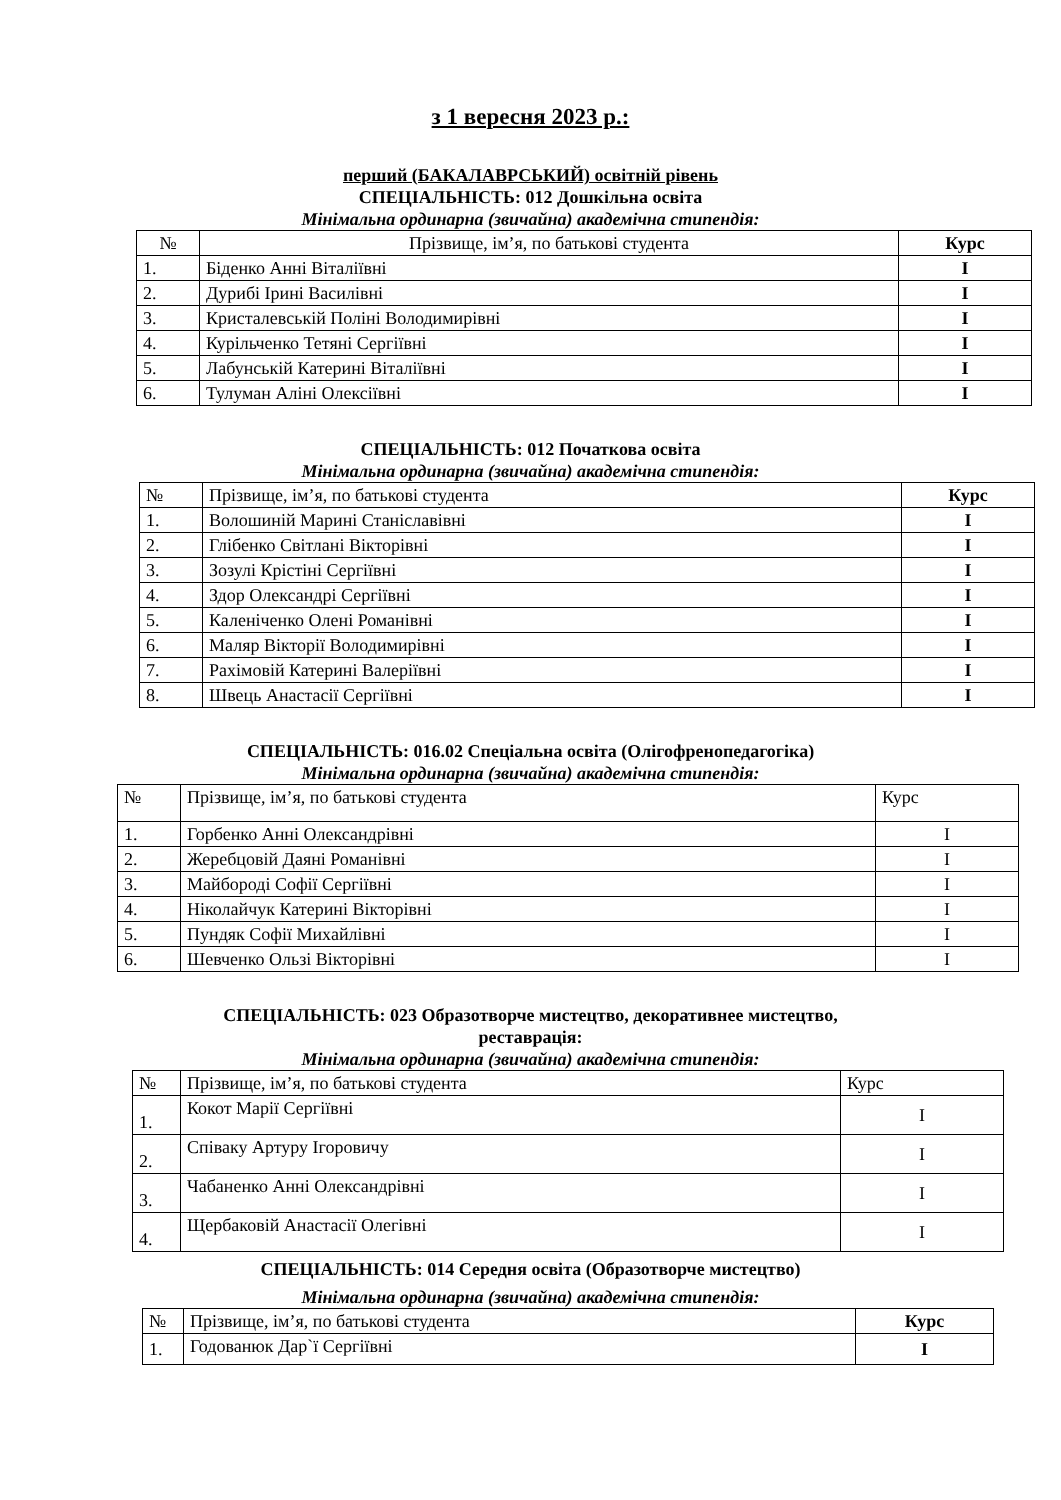з 1 вересня 2023 р.:
перший (БАКАЛАВРСЬКИЙ) освітній рівень
СПЕЦІАЛЬНІСТЬ: 012 Дошкільна освіта
Мінімальна ординарна (звичайна) академічна стипендія:
| № | Прізвище, ім’я, по батькові студента | Курс |
| --- | --- | --- |
| 1. | Біденко Анні Віталіївні | I |
| 2. | Дурибі Ірині Василівні | I |
| 3. | Кристалевській Поліні Володимирівні | I |
| 4. | Курільченко Тетяні Сергіївні | I |
| 5. | Лабунській Катерині Віталіївні | I |
| 6. | Тулуман Аліні Олексіївні | I |
СПЕЦІАЛЬНІСТЬ: 012 Початкова освіта
Мінімальна ординарна (звичайна) академічна стипендія:
| № | Прізвище, ім’я, по батькові студента | Курс |
| --- | --- | --- |
| 1. | Волошиній Марині Станіславівні | I |
| 2. | Глібенко Світлані Вікторівні | I |
| 3. | Зозулі Крістіні Сергіївні | I |
| 4. | Здор Олександрі Сергіївні | I |
| 5. | Каленіченко Олені Романівні | I |
| 6. | Маляр Вікторії Володимирівні | I |
| 7. | Рахімовій Катерині Валеріївні | I |
| 8. | Швець Анастасії Сергіївні | I |
СПЕЦІАЛЬНІСТЬ: 016.02 Спеціальна освіта (Олігофренопедагогіка)
Мінімальна ординарна (звичайна) академічна стипендія:
| № | Прізвище, ім’я, по батькові студента | Курс |
| --- | --- | --- |
| 1. | Горбенко Анні Олександрівні | I |
| 2. | Жеребцовій Даяні Романівні | I |
| 3. | Майбороді Софії Сергіївні | I |
| 4. | Ніколайчук Катерині Вікторівні | I |
| 5. | Пундяк Софії Михайлівні | I |
| 6. | Шевченко Ользі Вікторівні | I |
СПЕЦІАЛЬНІСТЬ: 023 Образотворче мистецтво, декоративнее мистецтво,
реставрація:
Мінімальна ординарна (звичайна) академічна стипендія:
| № | Прізвище, ім’я, по батькові студента | Курс |
| --- | --- | --- |
| 1. | Кокот Марії Сергіївні | I |
| 2. | Співаку Артуру Ігоровичу | I |
| 3. | Чабаненко Анні Олександрівні | I |
| 4. | Щербаковій Анастасії Олегівні | I |
СПЕЦІАЛЬНІСТЬ: 014 Середня освіта (Образотворче мистецтво)
Мінімальна ординарна (звичайна) академічна стипендія:
| № | Прізвище, ім’я, по батькові студента | Курс |
| --- | --- | --- |
| 1. | Годованюк Дар`ї Сергіївні | I |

* TASK TO COMPLETE
Return, with no change at all, every line in the entries above from the line containing "Анні Віталіївні | I |" through the line containing "Софії Сергіївні | I |".

* TASK ANSWER
| 1. | Біденко Анні Віталіївні | I |
| 2. | Дурибі Ірині Василівні | I |
| 3. | Кристалевській Поліні Володимирівні | I |
| 4. | Курільченко Тетяні Сергіївні | I |
| 5. | Лабунській Катерині Віталіївні | I |
| 6. | Тулуман Аліні Олексіївні | I |
СПЕЦІАЛЬНІСТЬ: 012 Початкова освіта
Мінімальна ординарна (звичайна) академічна стипендія:
| № | Прізвище, ім’я, по батькові студента | Курс |
| --- | --- | --- |
| 1. | Волошиній Марині Станіславівні | I |
| 2. | Глібенко Світлані Вікторівні | I |
| 3. | Зозулі Крістіні Сергіївні | I |
| 4. | Здор Олександрі Сергіївні | I |
| 5. | Каленіченко Олені Романівні | I |
| 6. | Маляр Вікторії Володимирівні | I |
| 7. | Рахімовій Катерині Валеріївні | I |
| 8. | Швець Анастасії Сергіївні | I |
СПЕЦІАЛЬНІСТЬ: 016.02 Спеціальна освіта (Олігофренопедагогіка)
Мінімальна ординарна (звичайна) академічна стипендія:
| № | Прізвище, ім’я, по батькові студента | Курс |
| --- | --- | --- |
| 1. | Горбенко Анні Олександрівні | I |
| 2. | Жеребцовій Даяні Романівні | I |
| 3. | Майбороді Софії Сергіївні | I |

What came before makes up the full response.